By now you have probably heard about President Obama’s newest government debt scheme which is supposed to lower our deficit and help reduce our debt by implementing the Buffet Rule.
No household making more than $1 million each year should pay a smaller share of their income in taxes than a middle class family pays. This is the Buffett Rule—a simple principle of tax fairness that asks everyone to pay their fair share.
This proposed plan would require those earning more than 1 million dollars annually to pay at least 30% in income taxes. The only problem… Warren Buffett will not be paying the proposed income tax increase. At least not in income taxes.
Some people say the wealthy (the “1 percenters”) are benefiting from our unfair tax system which rewards only the top 1%.
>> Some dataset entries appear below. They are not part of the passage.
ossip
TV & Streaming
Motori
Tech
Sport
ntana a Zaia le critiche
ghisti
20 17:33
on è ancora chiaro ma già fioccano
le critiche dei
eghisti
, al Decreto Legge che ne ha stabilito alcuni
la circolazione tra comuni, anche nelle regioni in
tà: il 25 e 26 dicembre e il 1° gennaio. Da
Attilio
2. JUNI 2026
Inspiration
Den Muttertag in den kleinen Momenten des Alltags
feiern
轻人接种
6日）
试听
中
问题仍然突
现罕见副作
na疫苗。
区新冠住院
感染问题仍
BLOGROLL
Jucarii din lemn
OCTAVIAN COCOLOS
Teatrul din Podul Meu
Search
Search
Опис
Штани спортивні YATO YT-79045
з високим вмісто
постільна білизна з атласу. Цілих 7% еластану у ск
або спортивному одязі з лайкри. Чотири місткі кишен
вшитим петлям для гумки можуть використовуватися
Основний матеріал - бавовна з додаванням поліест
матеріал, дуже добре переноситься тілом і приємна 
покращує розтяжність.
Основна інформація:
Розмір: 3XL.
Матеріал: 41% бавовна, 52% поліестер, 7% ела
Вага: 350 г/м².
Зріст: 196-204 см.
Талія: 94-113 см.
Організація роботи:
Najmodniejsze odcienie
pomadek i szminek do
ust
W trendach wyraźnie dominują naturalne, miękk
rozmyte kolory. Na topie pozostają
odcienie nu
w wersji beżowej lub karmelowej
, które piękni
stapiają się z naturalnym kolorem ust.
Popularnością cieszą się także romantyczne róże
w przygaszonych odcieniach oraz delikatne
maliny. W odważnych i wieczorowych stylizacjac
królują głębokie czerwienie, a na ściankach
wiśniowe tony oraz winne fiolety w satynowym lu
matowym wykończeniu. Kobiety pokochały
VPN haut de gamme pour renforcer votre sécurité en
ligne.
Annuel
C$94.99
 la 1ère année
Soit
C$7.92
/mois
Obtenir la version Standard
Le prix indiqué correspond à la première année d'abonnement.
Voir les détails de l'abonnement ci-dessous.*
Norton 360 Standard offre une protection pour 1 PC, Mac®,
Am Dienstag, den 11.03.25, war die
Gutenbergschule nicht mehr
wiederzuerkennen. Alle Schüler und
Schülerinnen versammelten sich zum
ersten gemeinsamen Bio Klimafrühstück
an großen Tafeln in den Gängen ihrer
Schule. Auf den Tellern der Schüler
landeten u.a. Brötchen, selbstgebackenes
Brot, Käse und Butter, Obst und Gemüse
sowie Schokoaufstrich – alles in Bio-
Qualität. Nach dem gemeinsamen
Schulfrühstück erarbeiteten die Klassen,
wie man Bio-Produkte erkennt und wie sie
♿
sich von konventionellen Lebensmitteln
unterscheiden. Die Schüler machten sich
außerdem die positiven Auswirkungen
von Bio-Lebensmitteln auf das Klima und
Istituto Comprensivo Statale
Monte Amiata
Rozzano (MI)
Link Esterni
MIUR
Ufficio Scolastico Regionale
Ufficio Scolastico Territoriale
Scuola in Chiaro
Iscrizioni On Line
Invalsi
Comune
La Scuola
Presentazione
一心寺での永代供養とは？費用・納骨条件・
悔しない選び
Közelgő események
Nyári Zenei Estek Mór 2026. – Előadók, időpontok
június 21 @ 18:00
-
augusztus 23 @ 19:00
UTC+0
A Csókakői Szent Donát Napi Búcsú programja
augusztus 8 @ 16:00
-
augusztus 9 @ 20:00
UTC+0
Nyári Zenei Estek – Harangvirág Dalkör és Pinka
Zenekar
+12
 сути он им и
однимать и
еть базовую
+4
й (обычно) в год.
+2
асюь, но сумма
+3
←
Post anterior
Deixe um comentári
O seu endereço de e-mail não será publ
Mr. Buffett does not actually earn an income. Neither does Bill Gates, Oprah or even that crusty old sinister investor who is trying to short the euro at this very moment as he did a number of other currencies in the past, George Soros. These folks do not make a salary, they do not earn income. They are living off of their investments. This is different than earned income, and is not subject to income tax.
Mr. Buffett’s secretary pays 30% of her salary in income taxes. I don’t know the actual percentage that Mr. Buffett pays, but let’s use 10% for an example. The 10% he pays is not on earned income, but on dividends earned on his investments. Money he has already paid earned income taxes on then took what was left over and invested that money, and then has to pay a different tax with a different rate of 10% (as the example) on his dividend earnings. Thus no income taxes only dividend taxes apply to the most wealthy among us.
This is exactly why Mr. Buffett is in favor of the new “Buffet Rule” for higher income taxes on the wealthy. It could be 100% in income taxes. Still no affect on him. That’s why he is all for it.